内閣府は日本経済成長率が年率換算で0・2%増加としているものの、次期にはマイナス成長に陥るのではないか、と指摘されている。やはり消費税増税が消費に与える影響は大きく、GDPの6~7割を占める消費額が落ち込めば、成長率の足かせになるのは必至だ。したがって実質経済は大きく停滞期に突入することになりそうだ。

政府はこうした状況をみてか、過去最大となる2020年度当初予算案を102兆6600億円(19年度当初比約1兆7300億円増)としている。2年連続の100兆円超えとなる。増加要因は約36兆円にも増大した社会保障費や高等教育・幼児教育・保育の無償化施策が押し上げている。

12月の高橋経営研究会で講演した経済学者の伊藤元重氏は、暗に団塊世代が75歳以上になる22年以降は、社会保障費の急増で「財政破綻も避けては通れない」と、珍しく厳しい口調で講演を締めくくった。

しかし一方で日本の株価が2万円超となり、NYダウも3万ドル台近くまで上昇している。日本などは税収も減退し景気そのものは徐々に厳しくなる、とみられているのに株価だけはどんどん高騰する。この要因は、デフレ脱却を目標に異次元の緩和による通貨供給量の増大で資金が余り、金利が下がるなかで高利ザヤを求めて株や土地投資に向かうことにある。

日米欧は金利下げでデフレ脱却を狙うのだが、実態経済はなかなか反応しない。そうかといって金利を正常に戻すとなると、長期国債の利払いが増えて財政を圧迫する。何かを契機に金利が高騰すれば、それこそ日本経済破綻である。今、米国を始め先進資本主義はこのトレードオフに悩んでいる。

では、このトレードオフをどうすればうまく解決できるのか。そんな容易な解決策はないようだ。

最近、テレビの経済番組を見て驚いたのは「米国のバブル崩壊が近く起こる」という予測番組。今のNYダウ2万8000ドル台は「明らかにバブル状態」と分析し、「いつリーマンショックのようなバブル崩壊が起きてもおかしくない」という内容だ。人類も様々なバブル崩壊を経済してきたが、近くはリーマンショックから10年余りで再び大調整時期に来ている、ということだろう。伊藤教授はバブル崩壊とは明言しながったが「灼熱のリスク」と表現していた。

それにしてもトランプ大統領は「強いアメリカ」「アメリカンファースト」を強調するが、その裏では行き過ぎた資本主義が「灼熱」の口をあけてまっている。

山陰経済の実態は?

では翻って山陰の経済はどうなのか。日本のGDPの1%未満の経済力しかない山陰の経済を、米国経済と比較しても意味がないので、山陰の経済指標をベースに実態を、日本経済の一般論と比較してみたい。
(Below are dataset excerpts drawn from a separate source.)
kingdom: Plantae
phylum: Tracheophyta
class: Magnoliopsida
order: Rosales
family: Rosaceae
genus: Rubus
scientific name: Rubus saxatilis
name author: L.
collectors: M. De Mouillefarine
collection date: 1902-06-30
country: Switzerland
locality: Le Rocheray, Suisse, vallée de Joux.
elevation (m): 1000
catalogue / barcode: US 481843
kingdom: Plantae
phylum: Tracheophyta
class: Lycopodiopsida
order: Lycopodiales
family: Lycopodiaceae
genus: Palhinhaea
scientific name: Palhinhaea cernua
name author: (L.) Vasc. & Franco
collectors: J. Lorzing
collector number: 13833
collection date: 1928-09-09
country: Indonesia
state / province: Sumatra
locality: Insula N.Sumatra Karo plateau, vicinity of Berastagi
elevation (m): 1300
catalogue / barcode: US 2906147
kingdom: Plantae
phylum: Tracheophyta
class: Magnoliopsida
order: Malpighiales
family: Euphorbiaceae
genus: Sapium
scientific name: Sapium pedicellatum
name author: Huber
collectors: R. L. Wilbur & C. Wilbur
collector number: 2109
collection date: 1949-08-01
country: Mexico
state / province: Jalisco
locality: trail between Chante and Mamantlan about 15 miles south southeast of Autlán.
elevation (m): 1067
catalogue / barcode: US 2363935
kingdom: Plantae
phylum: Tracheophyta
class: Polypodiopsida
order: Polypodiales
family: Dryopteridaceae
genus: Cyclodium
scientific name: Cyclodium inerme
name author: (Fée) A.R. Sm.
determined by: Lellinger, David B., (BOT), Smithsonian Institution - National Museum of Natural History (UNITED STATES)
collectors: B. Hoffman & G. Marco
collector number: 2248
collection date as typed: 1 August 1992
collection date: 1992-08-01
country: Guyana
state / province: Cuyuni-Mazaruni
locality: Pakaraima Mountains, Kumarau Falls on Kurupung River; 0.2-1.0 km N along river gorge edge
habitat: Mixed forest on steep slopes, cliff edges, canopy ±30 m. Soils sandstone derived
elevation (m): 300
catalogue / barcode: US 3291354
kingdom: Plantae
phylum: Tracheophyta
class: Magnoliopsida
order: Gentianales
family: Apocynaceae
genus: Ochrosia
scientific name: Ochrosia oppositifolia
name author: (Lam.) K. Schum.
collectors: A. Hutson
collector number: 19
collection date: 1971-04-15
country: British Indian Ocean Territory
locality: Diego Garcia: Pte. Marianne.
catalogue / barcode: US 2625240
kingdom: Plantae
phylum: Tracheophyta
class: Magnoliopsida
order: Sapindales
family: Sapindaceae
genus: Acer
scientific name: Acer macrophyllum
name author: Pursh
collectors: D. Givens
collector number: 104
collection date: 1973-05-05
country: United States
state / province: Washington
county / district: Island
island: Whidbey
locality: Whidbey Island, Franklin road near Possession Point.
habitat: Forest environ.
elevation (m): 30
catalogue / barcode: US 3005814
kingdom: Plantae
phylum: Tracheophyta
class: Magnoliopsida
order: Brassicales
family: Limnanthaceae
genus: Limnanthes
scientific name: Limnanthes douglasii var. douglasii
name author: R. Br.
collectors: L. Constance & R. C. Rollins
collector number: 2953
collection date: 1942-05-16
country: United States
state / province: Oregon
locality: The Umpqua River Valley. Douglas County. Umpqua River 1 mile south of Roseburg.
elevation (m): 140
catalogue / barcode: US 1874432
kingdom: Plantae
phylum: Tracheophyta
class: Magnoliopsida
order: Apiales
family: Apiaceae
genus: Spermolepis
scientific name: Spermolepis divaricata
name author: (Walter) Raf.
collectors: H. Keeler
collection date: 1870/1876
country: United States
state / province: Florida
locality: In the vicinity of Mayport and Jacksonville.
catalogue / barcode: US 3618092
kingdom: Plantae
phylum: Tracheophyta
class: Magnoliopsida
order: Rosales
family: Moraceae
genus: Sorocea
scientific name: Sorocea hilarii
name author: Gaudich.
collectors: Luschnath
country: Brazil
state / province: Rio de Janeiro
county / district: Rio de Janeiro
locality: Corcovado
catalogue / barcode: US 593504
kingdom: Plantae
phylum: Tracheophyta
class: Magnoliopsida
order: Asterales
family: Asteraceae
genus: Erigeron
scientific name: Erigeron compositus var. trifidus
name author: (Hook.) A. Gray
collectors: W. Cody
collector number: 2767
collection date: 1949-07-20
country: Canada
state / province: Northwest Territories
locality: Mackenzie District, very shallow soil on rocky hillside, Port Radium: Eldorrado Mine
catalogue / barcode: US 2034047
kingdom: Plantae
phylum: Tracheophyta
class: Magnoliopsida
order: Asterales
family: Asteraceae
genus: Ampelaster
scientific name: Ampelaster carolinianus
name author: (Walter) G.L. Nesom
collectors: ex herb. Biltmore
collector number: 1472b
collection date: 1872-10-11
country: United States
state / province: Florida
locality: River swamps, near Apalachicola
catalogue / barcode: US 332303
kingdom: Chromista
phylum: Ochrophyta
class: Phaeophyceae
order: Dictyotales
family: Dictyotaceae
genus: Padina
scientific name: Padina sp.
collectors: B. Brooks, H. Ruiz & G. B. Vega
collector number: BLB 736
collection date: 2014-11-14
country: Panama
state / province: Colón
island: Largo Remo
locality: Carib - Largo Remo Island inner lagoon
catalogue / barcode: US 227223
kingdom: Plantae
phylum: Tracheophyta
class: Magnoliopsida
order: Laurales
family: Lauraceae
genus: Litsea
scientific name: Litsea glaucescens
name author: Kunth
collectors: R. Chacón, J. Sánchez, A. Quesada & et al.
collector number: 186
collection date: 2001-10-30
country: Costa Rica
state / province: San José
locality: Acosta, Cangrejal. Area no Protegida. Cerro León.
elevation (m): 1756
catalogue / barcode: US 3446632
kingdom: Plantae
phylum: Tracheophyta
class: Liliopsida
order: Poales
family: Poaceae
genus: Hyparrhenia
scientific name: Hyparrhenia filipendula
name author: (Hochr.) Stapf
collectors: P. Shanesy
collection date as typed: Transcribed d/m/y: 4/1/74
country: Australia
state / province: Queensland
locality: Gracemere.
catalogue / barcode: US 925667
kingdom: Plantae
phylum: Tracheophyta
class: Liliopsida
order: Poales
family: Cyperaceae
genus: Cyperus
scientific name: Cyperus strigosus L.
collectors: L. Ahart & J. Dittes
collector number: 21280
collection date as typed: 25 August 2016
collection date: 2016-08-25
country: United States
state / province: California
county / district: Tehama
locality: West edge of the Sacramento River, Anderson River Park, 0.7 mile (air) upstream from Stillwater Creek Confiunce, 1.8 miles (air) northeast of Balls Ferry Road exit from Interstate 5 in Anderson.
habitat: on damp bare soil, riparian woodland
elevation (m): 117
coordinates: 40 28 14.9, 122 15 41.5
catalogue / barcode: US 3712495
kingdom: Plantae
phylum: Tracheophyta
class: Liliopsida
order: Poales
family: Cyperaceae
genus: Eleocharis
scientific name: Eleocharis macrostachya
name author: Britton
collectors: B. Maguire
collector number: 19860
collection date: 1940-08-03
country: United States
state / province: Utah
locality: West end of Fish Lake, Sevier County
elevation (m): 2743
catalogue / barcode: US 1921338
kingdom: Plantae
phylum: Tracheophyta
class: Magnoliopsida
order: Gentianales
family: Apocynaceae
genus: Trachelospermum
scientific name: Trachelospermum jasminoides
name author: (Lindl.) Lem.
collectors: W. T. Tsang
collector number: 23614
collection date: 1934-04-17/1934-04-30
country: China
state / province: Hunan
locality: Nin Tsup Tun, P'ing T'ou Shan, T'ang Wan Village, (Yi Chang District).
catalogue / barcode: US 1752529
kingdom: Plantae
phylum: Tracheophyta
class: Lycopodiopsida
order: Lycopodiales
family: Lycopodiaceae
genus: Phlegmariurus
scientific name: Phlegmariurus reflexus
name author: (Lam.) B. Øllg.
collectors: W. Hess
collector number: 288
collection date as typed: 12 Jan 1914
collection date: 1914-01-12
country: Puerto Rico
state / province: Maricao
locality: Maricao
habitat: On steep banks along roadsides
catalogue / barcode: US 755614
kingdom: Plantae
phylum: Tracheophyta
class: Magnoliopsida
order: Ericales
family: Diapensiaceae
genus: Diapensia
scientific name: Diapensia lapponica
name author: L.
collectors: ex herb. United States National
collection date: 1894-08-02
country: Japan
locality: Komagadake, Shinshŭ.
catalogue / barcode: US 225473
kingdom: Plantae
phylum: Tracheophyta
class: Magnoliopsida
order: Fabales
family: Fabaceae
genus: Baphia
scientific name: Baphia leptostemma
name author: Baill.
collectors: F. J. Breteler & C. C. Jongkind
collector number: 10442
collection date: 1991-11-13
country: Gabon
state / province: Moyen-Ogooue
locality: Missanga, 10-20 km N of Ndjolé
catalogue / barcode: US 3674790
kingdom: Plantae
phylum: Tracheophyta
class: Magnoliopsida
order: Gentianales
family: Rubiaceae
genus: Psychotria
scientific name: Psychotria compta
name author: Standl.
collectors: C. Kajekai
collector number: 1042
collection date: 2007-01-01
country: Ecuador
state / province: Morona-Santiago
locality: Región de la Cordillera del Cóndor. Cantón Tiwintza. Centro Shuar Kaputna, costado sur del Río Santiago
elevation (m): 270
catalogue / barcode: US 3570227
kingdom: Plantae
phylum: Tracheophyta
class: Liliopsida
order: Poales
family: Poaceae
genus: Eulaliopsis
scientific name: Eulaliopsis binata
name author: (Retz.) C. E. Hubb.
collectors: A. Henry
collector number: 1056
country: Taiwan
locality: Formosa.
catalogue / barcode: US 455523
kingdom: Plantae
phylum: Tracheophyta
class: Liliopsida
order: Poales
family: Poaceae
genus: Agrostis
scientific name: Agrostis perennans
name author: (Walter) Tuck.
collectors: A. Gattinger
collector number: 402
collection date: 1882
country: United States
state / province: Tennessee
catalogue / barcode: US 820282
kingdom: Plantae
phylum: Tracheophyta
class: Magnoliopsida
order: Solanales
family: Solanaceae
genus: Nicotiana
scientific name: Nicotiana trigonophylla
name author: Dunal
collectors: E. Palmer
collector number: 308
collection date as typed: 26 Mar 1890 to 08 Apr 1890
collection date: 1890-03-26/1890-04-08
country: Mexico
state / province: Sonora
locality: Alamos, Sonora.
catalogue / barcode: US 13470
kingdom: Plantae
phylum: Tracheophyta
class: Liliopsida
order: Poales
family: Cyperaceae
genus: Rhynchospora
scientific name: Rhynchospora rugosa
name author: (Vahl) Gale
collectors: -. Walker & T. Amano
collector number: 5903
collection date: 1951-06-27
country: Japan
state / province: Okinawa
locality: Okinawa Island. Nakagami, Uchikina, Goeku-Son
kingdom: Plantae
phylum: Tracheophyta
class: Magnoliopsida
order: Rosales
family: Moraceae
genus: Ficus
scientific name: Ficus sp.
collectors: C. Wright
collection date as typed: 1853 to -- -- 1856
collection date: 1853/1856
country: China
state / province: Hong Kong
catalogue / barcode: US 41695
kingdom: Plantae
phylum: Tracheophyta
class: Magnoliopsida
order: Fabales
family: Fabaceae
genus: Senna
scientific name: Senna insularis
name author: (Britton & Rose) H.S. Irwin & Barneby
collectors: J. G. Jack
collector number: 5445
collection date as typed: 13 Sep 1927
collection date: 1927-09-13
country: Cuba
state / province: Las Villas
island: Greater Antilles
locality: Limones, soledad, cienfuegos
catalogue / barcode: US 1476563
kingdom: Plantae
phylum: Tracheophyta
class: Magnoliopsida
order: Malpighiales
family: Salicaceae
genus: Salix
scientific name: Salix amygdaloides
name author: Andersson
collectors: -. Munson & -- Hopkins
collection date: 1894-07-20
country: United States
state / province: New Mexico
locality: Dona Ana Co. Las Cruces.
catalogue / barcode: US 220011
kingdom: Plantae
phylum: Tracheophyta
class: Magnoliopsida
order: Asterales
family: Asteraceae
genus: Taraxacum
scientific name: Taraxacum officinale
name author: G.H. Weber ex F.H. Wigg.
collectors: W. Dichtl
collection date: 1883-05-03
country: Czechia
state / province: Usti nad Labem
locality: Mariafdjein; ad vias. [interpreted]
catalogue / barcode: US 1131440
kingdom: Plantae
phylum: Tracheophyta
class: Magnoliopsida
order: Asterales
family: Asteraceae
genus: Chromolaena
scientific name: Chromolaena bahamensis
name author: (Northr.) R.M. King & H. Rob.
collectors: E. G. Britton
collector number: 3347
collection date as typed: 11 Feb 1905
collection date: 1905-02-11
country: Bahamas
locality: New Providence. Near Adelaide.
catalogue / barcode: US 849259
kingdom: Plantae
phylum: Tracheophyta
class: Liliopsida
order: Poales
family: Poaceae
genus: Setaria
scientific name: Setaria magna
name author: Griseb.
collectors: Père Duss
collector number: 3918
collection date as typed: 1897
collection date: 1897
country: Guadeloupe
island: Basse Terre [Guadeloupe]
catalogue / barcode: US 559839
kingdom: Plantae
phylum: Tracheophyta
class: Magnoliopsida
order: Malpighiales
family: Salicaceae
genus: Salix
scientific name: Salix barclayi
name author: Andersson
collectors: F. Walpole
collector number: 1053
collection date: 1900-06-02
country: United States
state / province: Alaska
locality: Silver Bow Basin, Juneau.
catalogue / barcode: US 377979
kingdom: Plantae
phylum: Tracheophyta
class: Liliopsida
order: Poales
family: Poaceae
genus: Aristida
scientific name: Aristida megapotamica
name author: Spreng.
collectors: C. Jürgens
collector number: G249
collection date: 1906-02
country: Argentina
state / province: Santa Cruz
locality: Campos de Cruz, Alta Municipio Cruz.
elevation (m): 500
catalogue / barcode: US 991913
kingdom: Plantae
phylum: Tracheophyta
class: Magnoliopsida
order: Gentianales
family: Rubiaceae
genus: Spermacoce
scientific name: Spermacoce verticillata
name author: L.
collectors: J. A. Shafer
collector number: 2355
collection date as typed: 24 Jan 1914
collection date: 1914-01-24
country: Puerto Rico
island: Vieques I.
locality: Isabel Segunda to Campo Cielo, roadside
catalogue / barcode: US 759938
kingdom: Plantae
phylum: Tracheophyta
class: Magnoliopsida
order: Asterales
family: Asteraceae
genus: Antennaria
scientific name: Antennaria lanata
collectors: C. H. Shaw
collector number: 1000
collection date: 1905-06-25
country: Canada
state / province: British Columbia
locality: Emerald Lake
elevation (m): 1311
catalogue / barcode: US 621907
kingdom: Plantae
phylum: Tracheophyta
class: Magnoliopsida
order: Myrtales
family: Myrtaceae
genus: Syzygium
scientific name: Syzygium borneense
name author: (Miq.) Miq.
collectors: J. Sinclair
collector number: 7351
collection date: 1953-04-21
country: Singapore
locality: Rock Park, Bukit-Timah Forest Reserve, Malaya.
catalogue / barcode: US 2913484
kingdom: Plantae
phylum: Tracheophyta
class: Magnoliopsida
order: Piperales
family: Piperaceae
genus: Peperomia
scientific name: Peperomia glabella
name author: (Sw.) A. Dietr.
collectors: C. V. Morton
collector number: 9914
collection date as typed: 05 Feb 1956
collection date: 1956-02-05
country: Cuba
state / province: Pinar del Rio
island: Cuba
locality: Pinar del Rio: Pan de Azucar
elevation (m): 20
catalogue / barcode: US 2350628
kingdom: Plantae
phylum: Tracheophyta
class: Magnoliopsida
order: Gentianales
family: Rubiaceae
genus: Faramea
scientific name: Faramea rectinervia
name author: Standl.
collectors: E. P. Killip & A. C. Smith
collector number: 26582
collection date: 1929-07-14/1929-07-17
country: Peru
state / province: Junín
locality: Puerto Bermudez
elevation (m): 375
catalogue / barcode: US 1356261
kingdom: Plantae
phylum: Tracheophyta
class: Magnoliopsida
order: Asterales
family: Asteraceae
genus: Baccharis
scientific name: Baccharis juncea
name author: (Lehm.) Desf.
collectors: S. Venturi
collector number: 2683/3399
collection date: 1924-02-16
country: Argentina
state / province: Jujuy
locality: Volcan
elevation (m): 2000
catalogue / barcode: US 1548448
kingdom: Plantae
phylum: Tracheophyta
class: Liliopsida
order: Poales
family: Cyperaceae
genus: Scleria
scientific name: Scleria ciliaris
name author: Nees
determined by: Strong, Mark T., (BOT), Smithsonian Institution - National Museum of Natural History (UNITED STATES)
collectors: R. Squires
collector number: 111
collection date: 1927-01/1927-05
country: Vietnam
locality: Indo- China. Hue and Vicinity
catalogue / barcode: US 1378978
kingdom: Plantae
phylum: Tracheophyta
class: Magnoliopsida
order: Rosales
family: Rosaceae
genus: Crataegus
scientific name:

そこで参考となるのが日銀松江が毎月公表している「山陰の金融経済動向」である。このデータの数字をみると、如実に山陰の実態経済が見えてくる。

例えば消費税率引き上げに伴う反動減の実際はどうなのか(本誌2P参照)。個人消費の代表格の百貨店売上高は増税直前の9月は駆け込み需要増となり、特に高額品が売れ3ヶ月ぶりに15・8%(前年同月比)の2桁増だ。しかし10月に入るとその反動でたちまち2桁減の18・2%まで落ち込んだ。量販店、ゲームセンター、家電量販店それぞれの売上高は軒並み2桁台のマイナスである。自動車などは高額なためそれだけアップ、ダウンが激しい。乗用車は9月が20・1%増(同)だったが10月になると、何と36・2%(同)の大幅ダウンである。住宅全体でみると9月は20・1%(同)増だったが、10月に入るとマイナス36・1%(同)である。

他方、設備投資は「高水準」としているが、数字をみると全国ベースでも、山陰でも7月が7・1%、8月33・%、9月41・7%、10月31・3%の4ヶ月連続のマイナスである。とても高水準とは言えない状況が続いている。